More objectivity, less balance, please

Paul Krugman made an interesting observation in a talk at Berkeley, which is becoming something of a meme. Apologies to those for whom this is obvious, but it was new to me. He pointed that we should distinguish between balance and objectivity in our media. Let me give an example. Evolution is a scientific theory which has a great deal of supporting evidence – possibly as much evidence as almost any scientific theory. (I agree with Karl Popper that scientific theories are disproven, not proven, so I won’t say it has been proved.) There are, however, many people in the world who believe various creation myths for which there is no evidence. The Miao people of China, for example, believe that a God made the earth and people from spitting and clapping. There are other people who believe that God made the earth in six days, and rested on the seventh. When the media report a story that refers to evolution, they can be objective or they can be balanced. If they are objective, they will report evolution as the correct explanation of how we came to be; and they do not need to refer to any or all of the hundreds of creation myths that exist out there (unless these are in some way relevant to the story). But balance, by contrast, requires that they give some – perhaps equal – airtime to these other explanations, even though they are nothing more than superstitions. The problem is that the media has been cowed into believing that it must be balanced, instead of objective. As Krugman puts it:

The media are desperately afraid of being accused of bias. And that’s partly because there’s a whole machine out there, an organized attempt to accuse them of bias whenever they say anything that the Right doesn’t like. So rather than really try to report things objectively, they settle for being even-handed, which is not the same thing. One of my lines in a column — in which a number of people thought I was insulting them personally — was that if Bush said the Earth was flat, the mainstream media would have stories with the headline: ‘Shape of Earth–Views Differ.’ Then they’d quote some Democrats saying that it was round.
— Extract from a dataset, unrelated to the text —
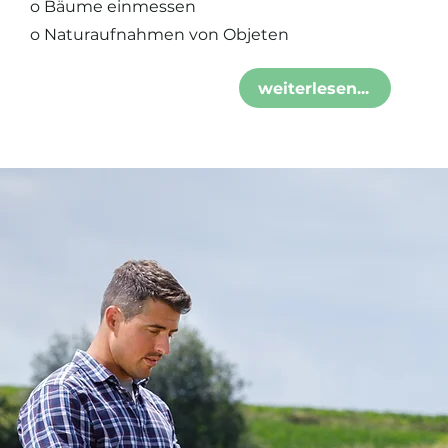
o Bäume einmessen
o Naturaufnahmen von Objeten
weiterlesen...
I’m not sure Krugman is right that the problem is mainly fear. I suspect that it is also laziness: it is a lot easier to put up two opposing points of view, in the interests of balance, than it is to take the time to weigh up the evidence and decide what an objective account should be. Whatever the reasons, I found this a useful distinction.


3 responses to “More objectivity, less balance, please”

  1. Dave avatar

    Owen, have you read Wikipedia’s policy on writing from a Neutral Point of View?

    … Unbiased writing does not present only the most popular view; it does not assert the most popular view is correct after presenting all views; it does not assert that some sort of intermediate view among the different views is the correct one. Presenting all points of view says, more or less, that p-ists believe that p, and q-ists believe that q, and that’s where the debate stands at present. Ideally, presenting all points of view also gives a great deal of background on who believes that p and q and why, and which view is more popular (being careful not to associate popularity with correctness). Detailed articles might also contain the mutual evaluations of the p-ists and the q-ists, allowing each side to give its “best shot” at the other, but studiously refraining from saying who won the exchange.

    What if we applied such a standard to journalistic writing?

  2. owen avatar
    owen

    Dave: that quote from Wikipedia is interesting. I guess I am saying that I don’t want news articles to even try to tell me everyone’s point of view. Lots of people believe in astrology: that does not mean that an objective article about the suitability of a person for a public office should tell me his or her star sign.

  3. James Bulkice avatar

    I think you are right. And what do we do???? What do we do?!!!